Mere providing Access to CRS would not constitute Royalty, No TDS: ITAT [Read Order]

CRS - Royalty - TDS - ITAT - taxscan

The Mumbai bench of Income Tax Appellate Tribunal comprising Shri M Balaganesh, accountant member & Shri Kuldip Singh, judicial member has held that mere providing access to CRS would not constitute Royalty and TDS not sustainable.

Shri Paras Salva & Shri Pratik Poddar appeared for the assesee and Shri Rajneesh Yadav appeared for the revenue.

The assessee company incorporated in the Netherlands and was tax resident of Netherlands. The assessee was part of the Marriott Group which engaged in conducting training programs and providing access to various ‘Computer Systems such as Centralised Reservation Systems (CRS) to Marriott Chain of Hotels located worldwide.  The cost and expense incurred by the assessee for rendering the aforesaid services are allocated amongst hotels, on a fair and reasonable basis and no separate fee was ever charged for such services.  

The assessee filed its return of income declaring total income of Rs 21,70,771/- where the AO treated the payment received for providing training services as Fees for Technical Services (FTS) u/s 9(1)(vii) of the Act as well as under the Double Taxation Avoidance Agreement (DTAA) between Indian and Netherlands as per Article 12(5) .Further treated the payment received for providing CRS facility as royalty as well as FTS and  AO held that the reimbursements will partake the character of the amounts received from rendering services under the Training and Computer Systems Agreement (TCSA) which will be taxable.The CIT(A) had deleted the additions made by the AO.

The CIT(A) held that the taxability of reimbursement of expenses should be the same as the primary receipts i.e training receipts and computer system receipts and hence an offshoot of those receipts only.
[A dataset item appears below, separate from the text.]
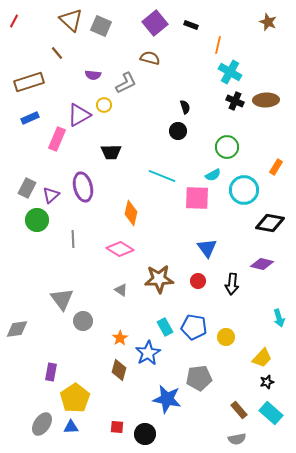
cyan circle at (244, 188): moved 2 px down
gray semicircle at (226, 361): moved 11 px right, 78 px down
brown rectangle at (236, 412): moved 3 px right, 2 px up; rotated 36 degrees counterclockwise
Further held that since the primary receipts are not taxable in India, the off shoot receipts thereon are also not taxable in India. 

It was observed that as providing of access to CRS, Property Management Services and Other services can’t be held to be technical services or “ancillary and subsidiary” services under Article 12(5)(a) and the consideration received by the assessee for rendering the said services/facility could not be held as FTS.

It was clear from the agreement that the hotel owners were required to purchase and install at its own cost, the necessary Hardware and Software for accessing the CRS and the assessee had merely provided a service by giving a right to access the CRS to the Indian Hotel owners where the servers were not leased to the Indian Hotel owners.

The Tribunal found that the assessee had been rendering only training services and Computer reservation systems services and the claim of the assessee that the reimbursement of expenses would pertain only to the training and CRS activities, deserves to be accepted. 

The Coram held that the receipts of the assessee from training services and computer reservation services including reimbursements shall not be chargeable to tax both under the Act as well as under the Treaty. The appeal filed by the assessee was allowed and appeal by the revenue got dismissed.